Assigned task: Without the images, reproduce every entry exactly.

Dataset records:
------------------------------------

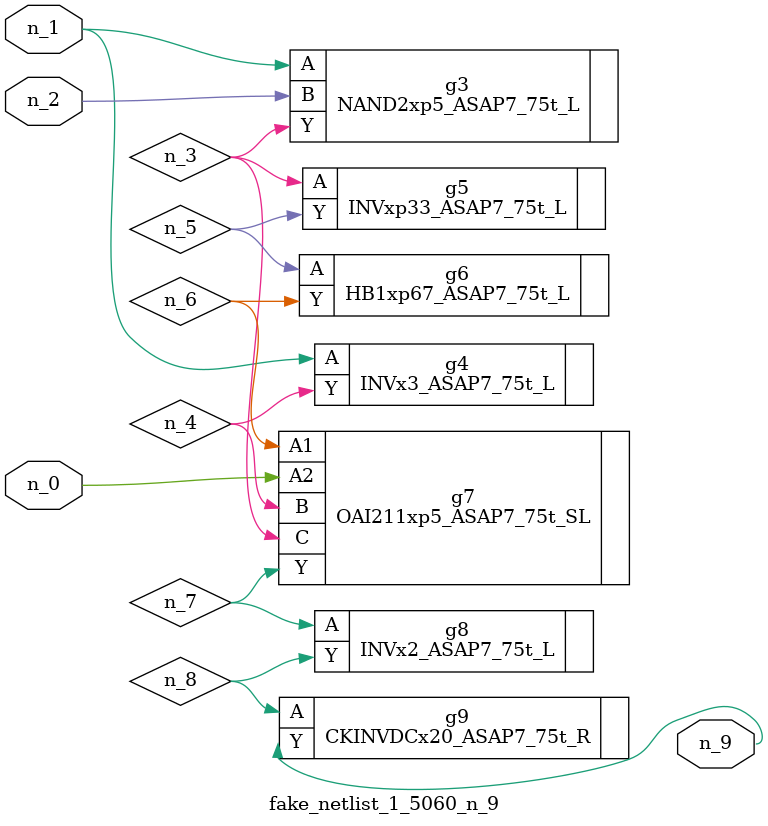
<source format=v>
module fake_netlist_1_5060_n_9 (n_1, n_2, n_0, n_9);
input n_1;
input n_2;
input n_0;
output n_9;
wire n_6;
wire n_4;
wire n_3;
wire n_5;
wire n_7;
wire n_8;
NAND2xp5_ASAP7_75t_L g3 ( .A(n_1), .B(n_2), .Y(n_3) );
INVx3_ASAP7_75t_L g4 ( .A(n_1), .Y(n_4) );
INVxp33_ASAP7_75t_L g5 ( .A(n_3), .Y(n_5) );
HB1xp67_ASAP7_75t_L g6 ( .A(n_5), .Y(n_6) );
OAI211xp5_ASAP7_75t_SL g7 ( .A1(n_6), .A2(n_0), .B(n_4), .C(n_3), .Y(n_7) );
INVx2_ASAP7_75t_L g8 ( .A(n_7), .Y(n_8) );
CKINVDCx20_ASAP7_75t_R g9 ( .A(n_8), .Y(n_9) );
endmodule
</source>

------------------------------------

Answer box:
<source format=v>
module fake_netlist_1_5060_n_9 (n_1, n_2, n_0, n_9);
input n_1;
input n_2;
input n_0;
output n_9;
wire n_6;
wire n_4;
wire n_3;
wire n_5;
wire n_7;
wire n_8;
NAND2xp5_ASAP7_75t_L g3 ( .A(n_1), .B(n_2), .Y(n_3) );
INVx3_ASAP7_75t_L g4 ( .A(n_1), .Y(n_4) );
INVxp33_ASAP7_75t_L g5 ( .A(n_3), .Y(n_5) );
HB1xp67_ASAP7_75t_L g6 ( .A(n_5), .Y(n_6) );
OAI211xp5_ASAP7_75t_SL g7 ( .A1(n_6), .A2(n_0), .B(n_4), .C(n_3), .Y(n_7) );
INVx2_ASAP7_75t_L g8 ( .A(n_7), .Y(n_8) );
CKINVDCx20_ASAP7_75t_R g9 ( .A(n_8), .Y(n_9) );
endmodule
</source>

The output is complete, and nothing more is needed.